Отрывок:
═══
Лев Толстой: Бегство из рая - Павел Басинский 29 стр.


Так построены почти все письма С.А. к Л.Н. этой поры. Их (детей) веселье, ее (жены и матери) усталость и бессонные ночи, его (мужа и отца) покой и наслаждение. И на всё это она согласна. И – так и надо. Если уж пошла жизнь врозь. Но она не скрывает, что это ей больно.

Иногда она признается, что ее письма «злые» и «дурные». Иногда она сама мечтает о переезде в Ясную. Но не просит мужа вернуться в Москву. Напротив: «В первый раз в моей жизни, милый Левочка, я сегодня не обрадовалась твоему скорому возвращению. Ты пишешь, в понедельник или во вторник выедешь: значит, может быть, завтра ты приедешь и опять начнешь страдать, скучать и быть живым, хотя и молчаливым, укором моей жизни в Москве. Господи, как это наболело во мне и как измучило мою душу! Это письмо тебя может быть не застанет; если же застанет, то не думай, что я очень желаю твоего возвращения; напротив, если ты здоров и занимаешься и, особенно, если тебе хорошо, то зачем же возвращаться? Что ты мне не нужен ни для каких житейских дел – это несомненно. Я всё держу в порядке и в равновесии пока: дети покорны и доверчивы, здоровье лучше, и всё идет в доме, как следует. Что же касается до духовной моей жизни, то она так забита, что не скоро и дороешься до нее. И пусть будет пока забита, мне страшно ее раскопать и вывести на свет Божий, что я тогда буду делать? Эта внутренняя, духовная сторона жизни до такой степени не согласуется с внешней».
═══
Требования:
1/ Выведите часть отрывка о письмах С.А. к Л.Н. от слов «Лев Толстой: Бегство» до слов «это ей больно.» включительно.
2/ Продолжите отрывок о письмах С.А. к Л.Н. с того места, на котором он заканчивается.

Перечень данных:
═══
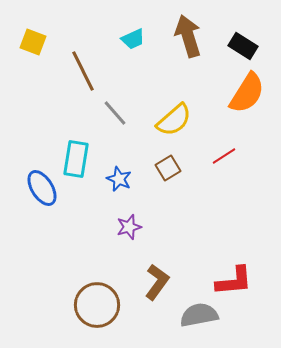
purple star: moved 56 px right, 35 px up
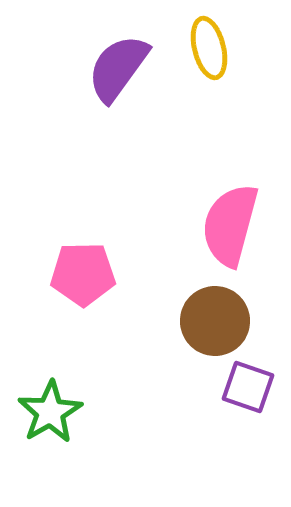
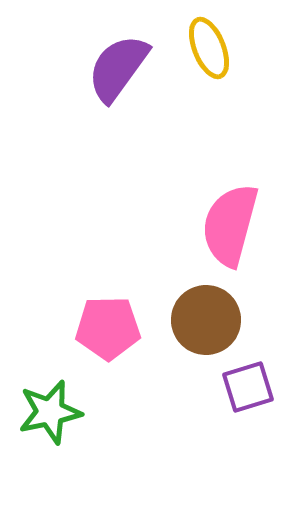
yellow ellipse: rotated 8 degrees counterclockwise
pink pentagon: moved 25 px right, 54 px down
brown circle: moved 9 px left, 1 px up
purple square: rotated 36 degrees counterclockwise
green star: rotated 18 degrees clockwise
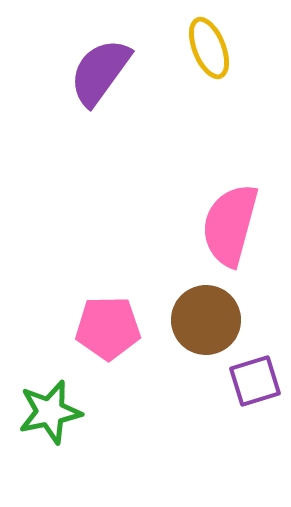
purple semicircle: moved 18 px left, 4 px down
purple square: moved 7 px right, 6 px up
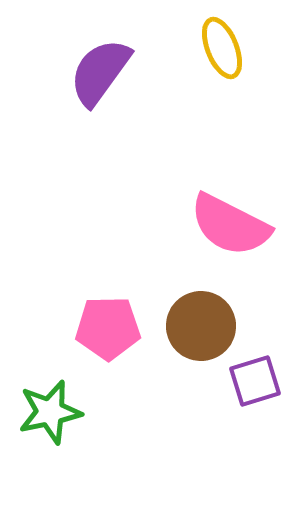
yellow ellipse: moved 13 px right
pink semicircle: rotated 78 degrees counterclockwise
brown circle: moved 5 px left, 6 px down
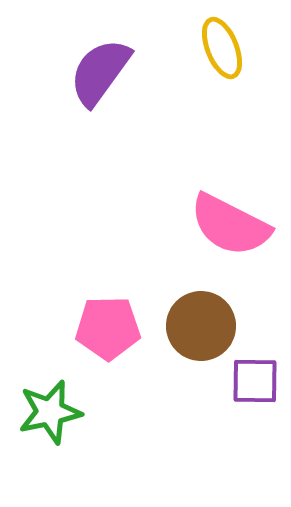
purple square: rotated 18 degrees clockwise
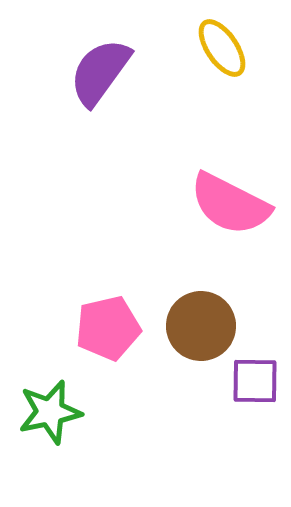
yellow ellipse: rotated 12 degrees counterclockwise
pink semicircle: moved 21 px up
pink pentagon: rotated 12 degrees counterclockwise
═══
Ответы:
1/
Лев Толстой: Бегство из рая - Павел Басинский 29 стр.


Так построены почти все письма С.А. к Л.Н. этой поры. Их (детей) веселье, ее (жены и матери) усталость и бессонные ночи, его (мужа и отца) покой и наслаждение. И на всё это она согласна. И – так и надо. Если уж пошла жизнь врозь. Но она не скрывает, что это ей больно.

2/
В конце семейной жизни она будет всячески стараться привязать мужа к себе. Она не будет отпускать его одного никуда, даже к родной дочери и зятю, не говоря уж о Черткове. Она будет всеми силами препятствовать его отъезду в Стокгольм. И в качестве последнего аргумента в их ссорах будут звучать ее обещания полностью разделить его духовную жизнь и жить с ним хоть в избе. И он… бежит из Ясной Поляны. В письме к мужу после его ухода она будет соглашаться на всё, на любые его требования, только бы он вернулся. И он убежит из Шамордина.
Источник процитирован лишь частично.